Stored records:
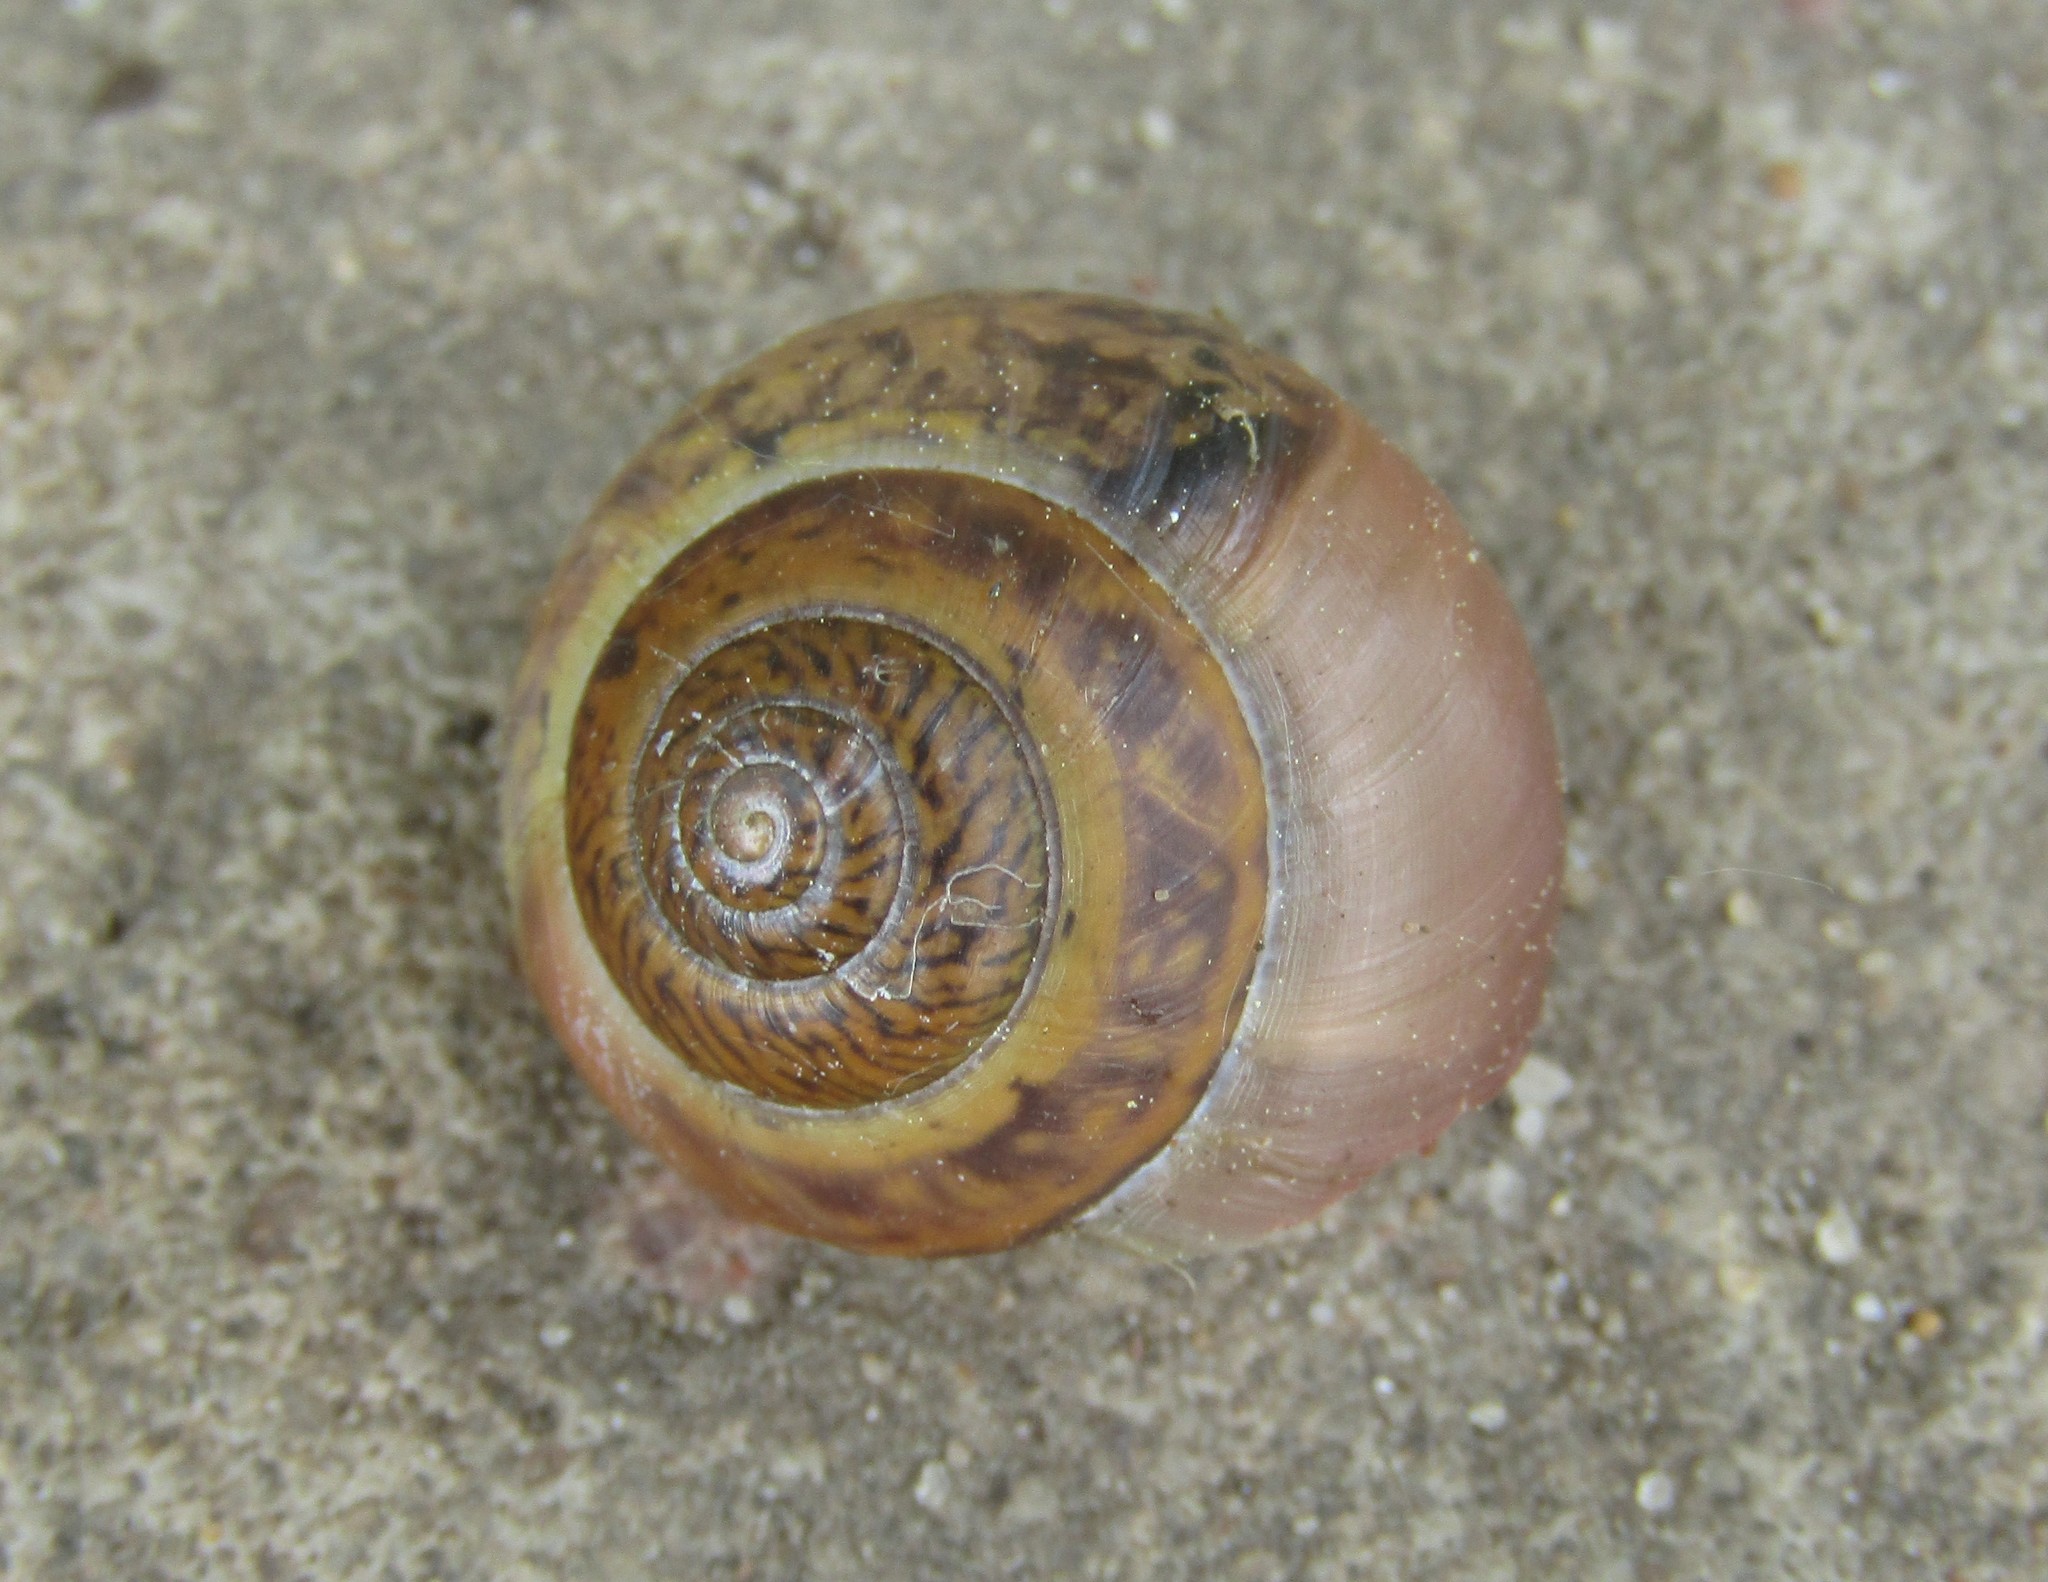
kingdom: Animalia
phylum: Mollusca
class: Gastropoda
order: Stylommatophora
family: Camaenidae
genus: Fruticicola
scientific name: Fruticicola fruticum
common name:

● **Directions for this task**
Revise the lines above, replacing "common name" with "vernacular name" and keeping everything else the same. Leave the picture out of your answer.

● **Finished task**
kingdom: Animalia
phylum: Mollusca
class: Gastropoda
order: Stylommatophora
family: Camaenidae
genus: Fruticicola
scientific name: Fruticicola fruticum
vernacular name:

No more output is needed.